What makes these numbers consequential isn't the raw percentages — it's what they enable. Mythos doesn't just find single vulnerabilities. According to Anthropic's Frontier Red Team, the model can identify chains of vulnerabilities — where two or three flaws, none individually critical, can be combined into a full system compromise. As Nicholas Carlini, a researcher who worked with the model, put it: "I've found more bugs in the last couple of weeks than I found in the rest of my life combined."

How the Mythos Story Unfolded

The Business Risk You Actually Need to Worry About

If you run a business that relies on software — which is to say, every business — here is the practical reality of what Anthropic announced this week. The vulnerabilities Mythos is finding are not theoretical. A 27-year-old crash bug in OpenBSD. A Linux kernel chain that allows complete machine takeover. Flaws in every major web browser your employees use today.

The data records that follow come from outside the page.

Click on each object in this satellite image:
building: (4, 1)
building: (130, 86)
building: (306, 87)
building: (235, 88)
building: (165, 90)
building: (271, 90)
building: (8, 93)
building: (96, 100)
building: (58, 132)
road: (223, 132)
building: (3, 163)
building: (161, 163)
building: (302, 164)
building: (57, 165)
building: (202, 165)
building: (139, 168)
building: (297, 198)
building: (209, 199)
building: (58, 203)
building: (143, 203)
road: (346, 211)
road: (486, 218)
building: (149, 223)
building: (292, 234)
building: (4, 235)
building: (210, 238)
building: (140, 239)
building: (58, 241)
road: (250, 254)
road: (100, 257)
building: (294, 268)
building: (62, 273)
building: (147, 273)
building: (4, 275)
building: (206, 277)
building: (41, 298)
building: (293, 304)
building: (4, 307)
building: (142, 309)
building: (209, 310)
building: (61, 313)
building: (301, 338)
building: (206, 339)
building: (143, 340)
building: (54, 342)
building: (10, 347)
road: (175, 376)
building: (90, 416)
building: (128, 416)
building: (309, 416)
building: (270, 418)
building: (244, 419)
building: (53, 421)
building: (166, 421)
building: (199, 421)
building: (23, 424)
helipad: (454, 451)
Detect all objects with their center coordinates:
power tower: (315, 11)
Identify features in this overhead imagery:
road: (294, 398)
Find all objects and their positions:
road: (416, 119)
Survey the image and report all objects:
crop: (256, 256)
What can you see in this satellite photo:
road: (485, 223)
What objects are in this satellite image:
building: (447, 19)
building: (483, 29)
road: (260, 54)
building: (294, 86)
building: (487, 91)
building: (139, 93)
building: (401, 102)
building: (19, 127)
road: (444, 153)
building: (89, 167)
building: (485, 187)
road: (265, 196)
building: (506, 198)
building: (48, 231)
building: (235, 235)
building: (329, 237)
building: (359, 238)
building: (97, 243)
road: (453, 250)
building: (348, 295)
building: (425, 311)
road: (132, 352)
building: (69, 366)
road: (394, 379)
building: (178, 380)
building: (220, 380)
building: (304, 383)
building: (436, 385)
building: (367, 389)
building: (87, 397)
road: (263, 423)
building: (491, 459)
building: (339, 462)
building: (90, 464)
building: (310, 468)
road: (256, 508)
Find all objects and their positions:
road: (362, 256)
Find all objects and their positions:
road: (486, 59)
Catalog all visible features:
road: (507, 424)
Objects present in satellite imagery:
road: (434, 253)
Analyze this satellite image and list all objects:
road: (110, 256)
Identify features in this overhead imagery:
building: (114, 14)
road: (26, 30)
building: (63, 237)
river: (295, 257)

These bugs exist whether or not Mythos found them. The difference is that an AI can now scan millions of lines of code for these patterns in days rather than years. Anthropic found them. Defenders now know about them and are patching them. But the same AI capabilities that let Mythos find bugs defensively will eventually be available — or are already available in less controlled forms — to attackers.

The Larger Picture

It would be easy to frame Project Glasswing as Anthropic doing the responsible thing after an embarrassing leak. And there is some truth to that reading. The model's existence was discovered because Anthropic accidentally left internal documents in a publicly accessible database — a remarkable irony for a company announcing an AI that finds other people's security lapses.

But the deeper story is about the inherent dual-use nature of advanced AI capabilities. Anthropic didn't build Mythos to be a cybersecurity tool. It's a general-purpose frontier model with strong coding and reasoning abilities. Those same abilities — when applied to software — turn out to be extraordinarily good at finding bugs. That is not a design choice. It is a consequence of building capable AI.

The same pattern will repeat across other domains. An AI trained to write code will also be able to find flaws in code. An AI trained to understand biological systems will also be able to reason about pathogens. The question every AI lab — and every government — is grappling with is how to give defensive institutions access to these capabilities before offensive actors do.

Project Glasswing is one answer. Whether it's the right one will depend on whether the 40-plus organizations now holding Mythos Preview can actually patch vulnerabilities faster than adversaries — state-sponsored or otherwise — develop equivalent capabilities. Anthropic has been briefing CISA and federal agencies. The clock is ticking on both sides.

For business leaders, the immediate implication is straightforward: the security landscape just changed structurally, not incrementally. The tools your adversaries can access — and the tools your defenders will be able to access — are operating at a qualitatively different level than 18 months ago. That requires a corresponding shift in how you think about risk, investment, and board-level oversight of your technology infrastructure.

The internet has always been built on a foundation of vulnerabilities hidden in plain sight. Project Glasswing is the first serious attempt to use AI to find and fix them at scale, before the next generation of AI is used to exploit them. Whether it succeeds is the most consequential technology question of 2026.